Today, an anti-pattern.
This coming week (24 February 2013) five major Internet providers will roll out their private enforcement of copyrights (EFF: Deeplinks: 14 February 2013: Don’t Be Fooled: “Six Strikes” Will Undoubtedly Harm Open Wireless).
Businesses are no longer interested in training workers, but instead relying on things like H1B to provide them with cookie-cut human capital.
Arm pilots and teachers instead of making real reforms to prevent violence.
The anti-pattern is businesses that push the work off to someone else. The Affordable Care Act sought to remedy a wholly dysfunctional health care system that was built by private interests failing to heed the give in give and take. The only people giving were (and are) the patients, the workers, and other businesses that provide them with insurance. People are paying NASA rates for common health care items, including simple pain relievers (for more look at Time: Healthland: 20 February 2013: Bitter Pill: Why Medical Bills Are Killing Us). That is, we’re pretending like aspirin are as rare in a hospital as they are on the International Space Station.
So the healthcare industry, as many others, push the work off onto an utterly broken US Congress. They dare the legislators to come and regulate them, and if they do, their lobbyists water down any solution.
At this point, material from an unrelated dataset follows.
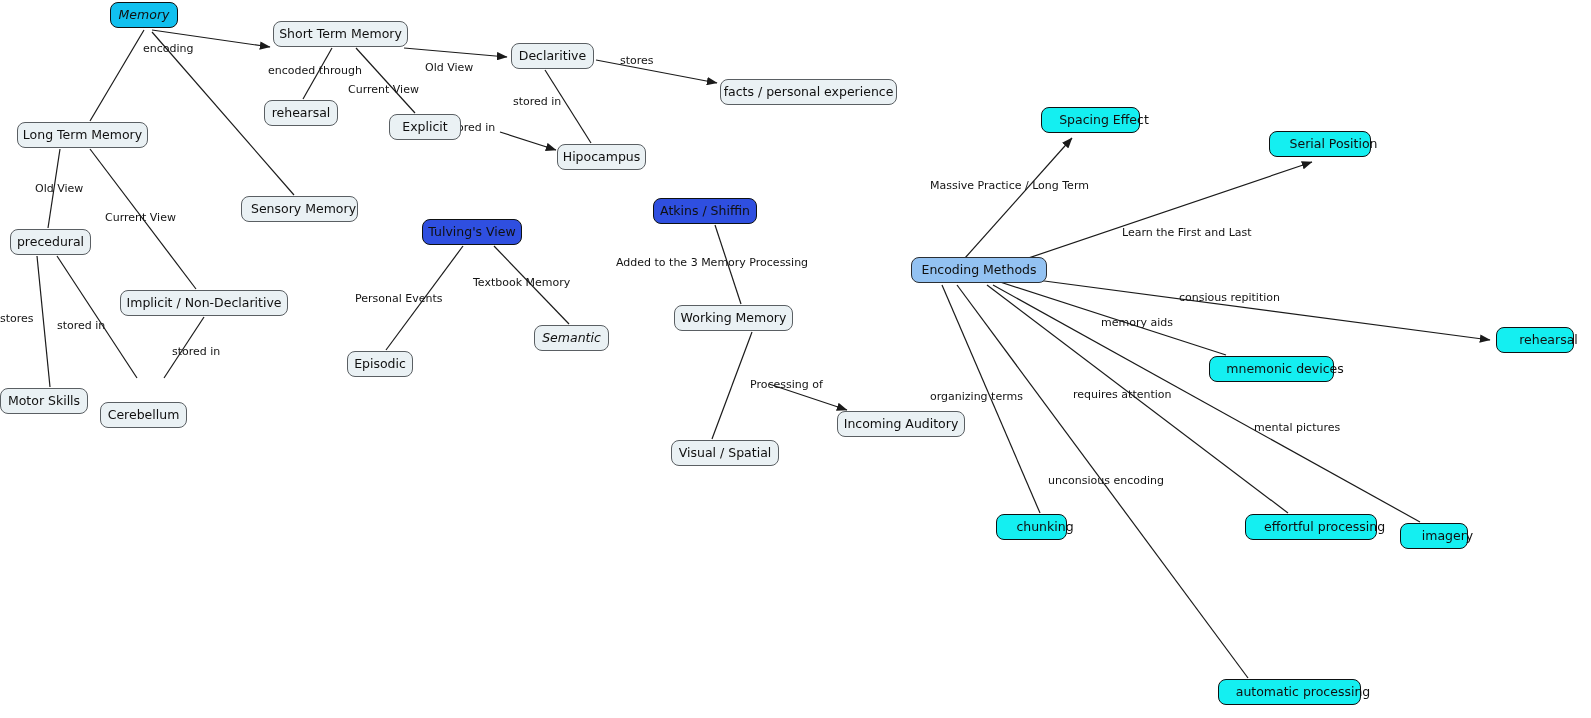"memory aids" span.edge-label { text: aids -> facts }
That’s what the Copyright Armada is doing with this Six Strikes program. They’re pushing the work off on the ISPs, and when that inevitably turns into the head of a Gorgon, they’ll callously dare the congress to “fix it” by breaking it even more.
Congress, for its part, has long since given the drafting process over to lobbyists. They dare not write the laws themselves, for if they pass a bad law they can now blame it on the lobby that wrote it. How long before we can cut out the middleman and have industry hire some professionals from Hollywood to produce a farce in place of a real government. At least that would be entertaining.
But no, not these days. These days they would turn it into a “Reality” show, bringing in a bunch of poor saps who want to be rich and famous to argue over which mock Senator drank all the insert-name-of-sponsor.
Personal responsibility begins to mean whatever’s left after you pawn the rest off on some sucker.
But back to Six Strikes. The plan is that your phone company, cable company, whoever happens to also provide you access to the Internet, will watch your traffic. You visit this website? They’ll be watching. You download a copyrighted portion of a regulation (EFF: Press Release: 22 February 2013: Free Speech Battle Over Publication of Federal Law)? They’ll know.
And if (and only if) you download something that looks like it’s from someone that pays them off, they will punish you. They won’t ask for proof. No fair use defense. Doesn’t matter if it was an album you already owned but you don’t have the technical know-how to rip it. Doesn’t matter if it was a false positive. Maybe you can challenge it, for a fee likely as large as your monthly bill, which they keep even if they were wrong. But even that’s sketchy.
But if you’re a non-affiliated musician and someone downloads your album? Too bad. Even if you’re a major artist, the copyright holder, and you download a fan’s cover to check it out, you might get slapped.
We’re on track to an ever less-perfect world for information availability. Chilling Effects: 20 February 2013: Germans Unable to Watch Dashboard Cam Videos of Chelyabinsk Meteor talks about the recent swath of videos showing the recent meteor over Chelyabinsk, Russia (Wikipedia: 2013 Russian meteor event), and how many Germans were blocked from watching the footage on sites like YouTube. Because the radio was on when the meteor blazed across the sky.
Those dirty scheming pirates! They planned that meteor just to try to let Germans listen to Russian radio. Shrug.
Either the Six Strikes will fail spectacularly and be scrapped, or they’ll double down. They’ll start blocking independent sites that they feel are contributing to copyright infringement. Then they block independent sites that link to those sites. Pretty soon, they just block any site that doesn’t pay. They’ll likely expand it until it does fail. It will fail.
There will be lawsuits from both false positives and those who aren’t protected by it. It may even serve as a basis for long-needed anti-trust actions against the ISPs. But it’s still sad. It’s sad business doesn’t want to be business anymore.